Transcribed page contents:
##############################
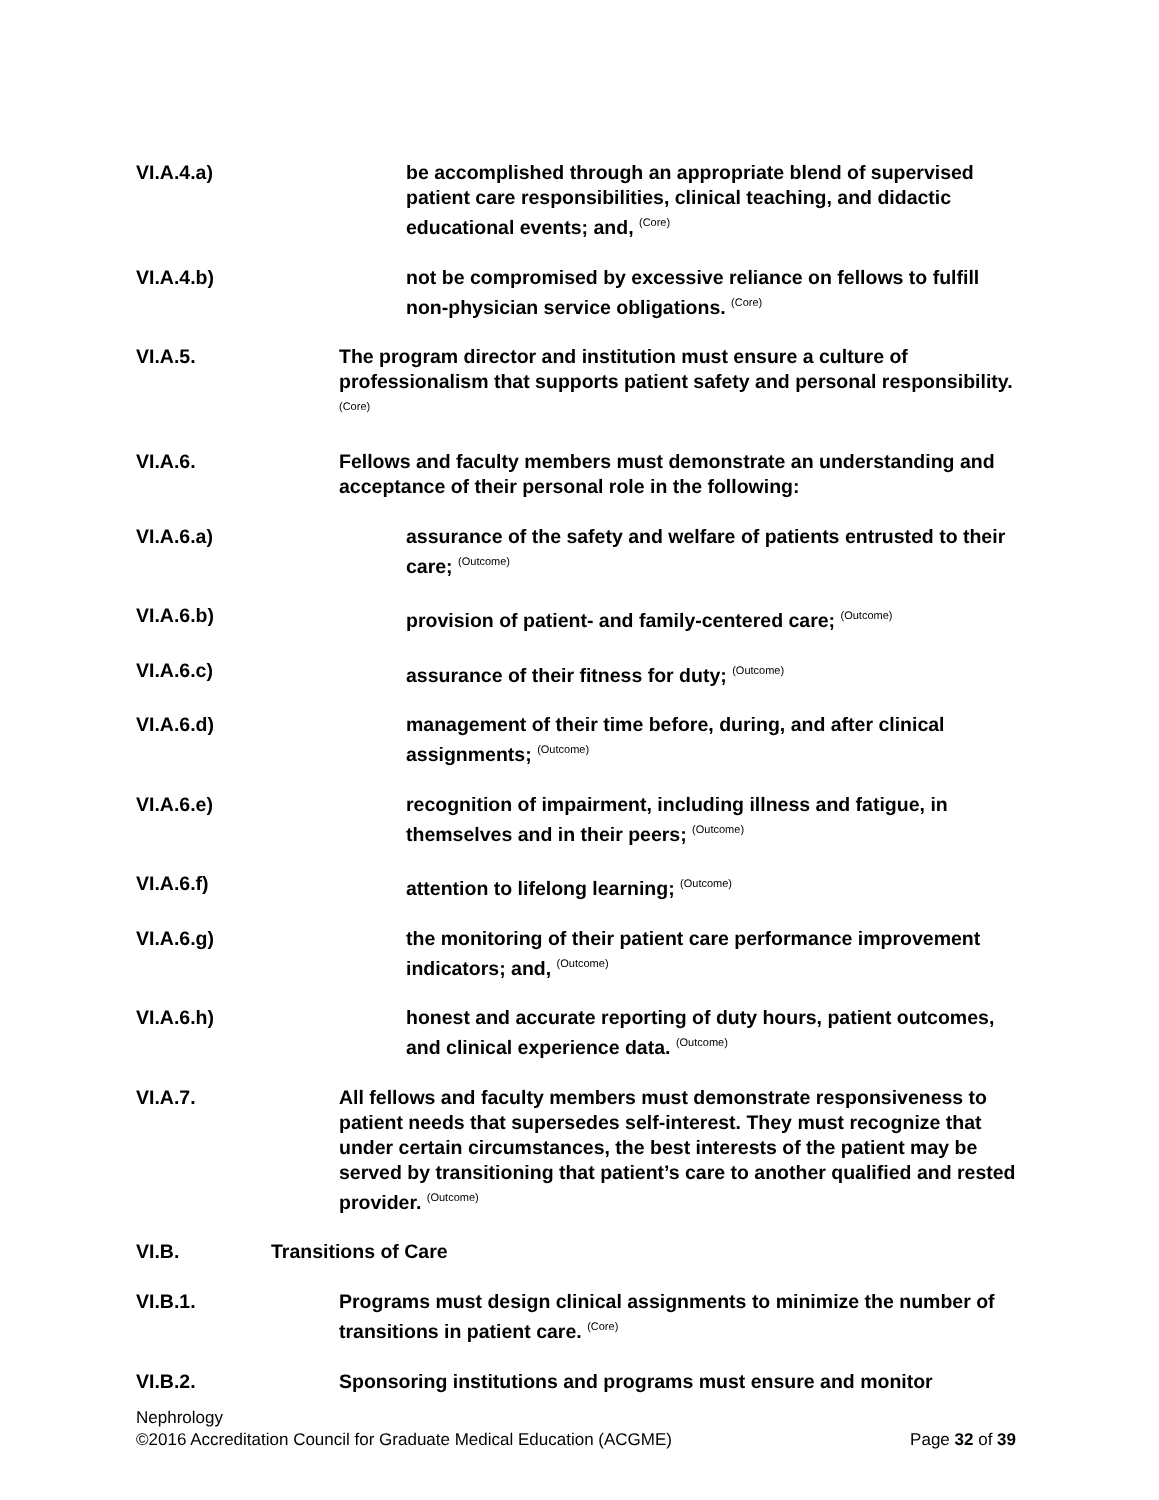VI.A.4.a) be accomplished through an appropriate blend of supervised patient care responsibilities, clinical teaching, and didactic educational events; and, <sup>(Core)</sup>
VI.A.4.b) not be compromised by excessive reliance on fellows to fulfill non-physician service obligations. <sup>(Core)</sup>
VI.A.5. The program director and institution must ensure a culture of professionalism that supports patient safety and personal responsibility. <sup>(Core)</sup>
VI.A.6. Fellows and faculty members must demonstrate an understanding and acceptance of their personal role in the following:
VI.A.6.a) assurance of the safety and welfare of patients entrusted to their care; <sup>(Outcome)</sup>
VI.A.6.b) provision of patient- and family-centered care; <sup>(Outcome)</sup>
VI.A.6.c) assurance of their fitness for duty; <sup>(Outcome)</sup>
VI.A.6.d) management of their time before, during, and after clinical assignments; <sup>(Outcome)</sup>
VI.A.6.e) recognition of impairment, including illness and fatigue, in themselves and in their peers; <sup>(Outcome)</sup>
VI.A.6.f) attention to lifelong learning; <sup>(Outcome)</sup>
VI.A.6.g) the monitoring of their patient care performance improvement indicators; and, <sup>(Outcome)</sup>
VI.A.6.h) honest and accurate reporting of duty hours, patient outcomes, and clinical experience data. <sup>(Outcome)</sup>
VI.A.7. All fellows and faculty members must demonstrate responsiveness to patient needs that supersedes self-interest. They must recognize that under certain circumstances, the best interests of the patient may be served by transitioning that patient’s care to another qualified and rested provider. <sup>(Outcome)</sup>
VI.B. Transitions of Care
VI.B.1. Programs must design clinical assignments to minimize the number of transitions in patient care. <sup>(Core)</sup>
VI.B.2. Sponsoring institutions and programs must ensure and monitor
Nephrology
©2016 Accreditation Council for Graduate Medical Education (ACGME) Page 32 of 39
##############################
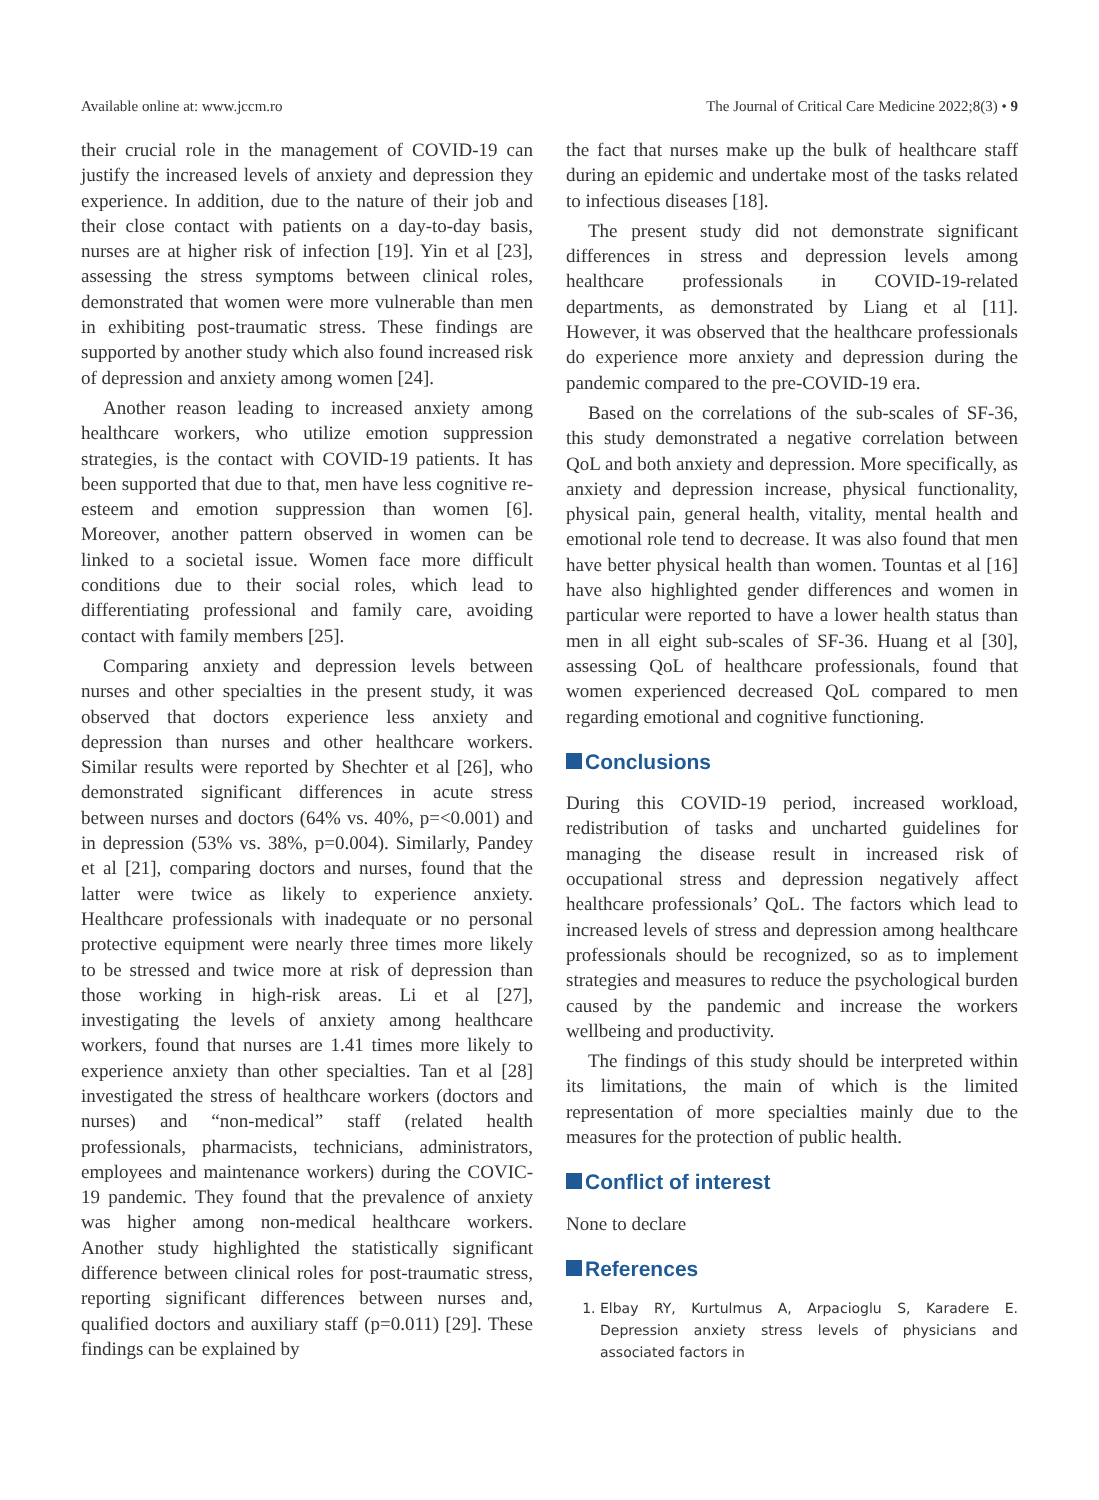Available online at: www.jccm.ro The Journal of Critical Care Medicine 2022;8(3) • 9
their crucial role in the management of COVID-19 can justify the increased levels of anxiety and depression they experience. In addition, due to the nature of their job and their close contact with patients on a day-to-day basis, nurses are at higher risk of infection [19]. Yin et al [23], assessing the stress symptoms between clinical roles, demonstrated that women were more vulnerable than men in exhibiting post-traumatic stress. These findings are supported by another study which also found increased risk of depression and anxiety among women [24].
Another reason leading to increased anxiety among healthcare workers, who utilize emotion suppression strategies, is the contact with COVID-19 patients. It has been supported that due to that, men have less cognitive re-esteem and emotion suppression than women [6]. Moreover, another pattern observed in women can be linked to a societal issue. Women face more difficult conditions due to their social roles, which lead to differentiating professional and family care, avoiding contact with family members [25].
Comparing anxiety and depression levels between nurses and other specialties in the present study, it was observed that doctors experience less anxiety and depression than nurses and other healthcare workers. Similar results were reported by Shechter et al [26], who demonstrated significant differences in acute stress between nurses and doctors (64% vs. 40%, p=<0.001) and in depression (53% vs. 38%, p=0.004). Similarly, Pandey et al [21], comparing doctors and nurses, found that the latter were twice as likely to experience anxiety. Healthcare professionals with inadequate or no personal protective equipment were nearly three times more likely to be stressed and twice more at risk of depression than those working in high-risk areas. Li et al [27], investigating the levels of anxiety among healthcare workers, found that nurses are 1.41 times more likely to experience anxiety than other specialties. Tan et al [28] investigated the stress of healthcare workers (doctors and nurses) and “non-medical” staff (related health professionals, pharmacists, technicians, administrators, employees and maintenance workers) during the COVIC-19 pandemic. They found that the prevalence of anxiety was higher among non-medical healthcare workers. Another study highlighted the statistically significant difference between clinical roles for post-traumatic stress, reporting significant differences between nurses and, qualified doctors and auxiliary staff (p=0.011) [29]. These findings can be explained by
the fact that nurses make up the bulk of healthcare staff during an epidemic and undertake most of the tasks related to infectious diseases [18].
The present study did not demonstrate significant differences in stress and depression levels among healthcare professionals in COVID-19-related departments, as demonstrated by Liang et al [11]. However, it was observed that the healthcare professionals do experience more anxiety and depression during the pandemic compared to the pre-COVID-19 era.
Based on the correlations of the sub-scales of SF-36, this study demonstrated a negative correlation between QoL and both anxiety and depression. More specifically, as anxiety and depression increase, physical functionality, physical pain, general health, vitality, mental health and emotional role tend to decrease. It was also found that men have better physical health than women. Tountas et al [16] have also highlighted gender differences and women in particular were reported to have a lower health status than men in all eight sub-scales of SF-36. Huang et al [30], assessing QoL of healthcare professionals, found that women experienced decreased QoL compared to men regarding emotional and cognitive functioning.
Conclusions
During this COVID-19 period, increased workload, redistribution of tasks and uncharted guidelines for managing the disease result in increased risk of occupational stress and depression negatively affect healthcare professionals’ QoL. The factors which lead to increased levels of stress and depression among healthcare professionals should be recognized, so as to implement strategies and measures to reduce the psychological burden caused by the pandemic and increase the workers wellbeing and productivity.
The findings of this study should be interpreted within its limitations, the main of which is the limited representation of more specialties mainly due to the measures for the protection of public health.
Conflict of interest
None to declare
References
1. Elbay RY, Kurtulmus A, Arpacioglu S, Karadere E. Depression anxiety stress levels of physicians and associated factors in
##############################
**Work instruction**
Exactly the lines above from the one with "VI.A.6.h) honest and" to the one with "Page 32 of 39", both included, are to be quoted; leave the rest out.

**Your response**
VI.A.6.h) honest and accurate reporting of duty hours, patient outcomes, and clinical experience data. <sup>(Outcome)</sup>
VI.A.7. All fellows and faculty members must demonstrate responsiveness to patient needs that supersedes self-interest. They must recognize that under certain circumstances, the best interests of the patient may be served by transitioning that patient’s care to another qualified and rested provider. <sup>(Outcome)</sup>
VI.B. Transitions of Care
VI.B.1. Programs must design clinical assignments to minimize the number of transitions in patient care. <sup>(Core)</sup>
VI.B.2. Sponsoring institutions and programs must ensure and monitor
Nephrology
©2016 Accreditation Council for Graduate Medical Education (ACGME) Page 32 of 39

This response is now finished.